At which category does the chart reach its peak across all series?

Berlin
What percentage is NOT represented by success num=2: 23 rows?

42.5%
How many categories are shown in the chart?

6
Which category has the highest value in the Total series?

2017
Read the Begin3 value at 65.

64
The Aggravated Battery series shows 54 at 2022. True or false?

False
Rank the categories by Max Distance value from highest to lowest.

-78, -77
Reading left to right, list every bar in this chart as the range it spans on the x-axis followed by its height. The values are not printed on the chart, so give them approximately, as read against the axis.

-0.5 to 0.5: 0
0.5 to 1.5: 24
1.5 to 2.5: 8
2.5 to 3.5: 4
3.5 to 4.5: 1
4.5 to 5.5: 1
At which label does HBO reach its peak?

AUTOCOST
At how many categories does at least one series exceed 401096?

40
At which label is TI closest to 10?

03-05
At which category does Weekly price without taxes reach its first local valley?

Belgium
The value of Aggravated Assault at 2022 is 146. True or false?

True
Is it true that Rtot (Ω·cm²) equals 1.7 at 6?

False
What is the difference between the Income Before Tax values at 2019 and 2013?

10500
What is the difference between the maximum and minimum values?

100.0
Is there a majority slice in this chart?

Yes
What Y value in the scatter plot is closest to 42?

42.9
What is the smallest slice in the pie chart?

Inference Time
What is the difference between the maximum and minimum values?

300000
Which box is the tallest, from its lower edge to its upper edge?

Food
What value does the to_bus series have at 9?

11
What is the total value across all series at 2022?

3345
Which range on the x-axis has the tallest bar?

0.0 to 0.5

● ● ● ● ●

Your instructions ▸ Count the lines in the items above that contain the word "slice", matching case, and give only the number.

Your response ▸ 2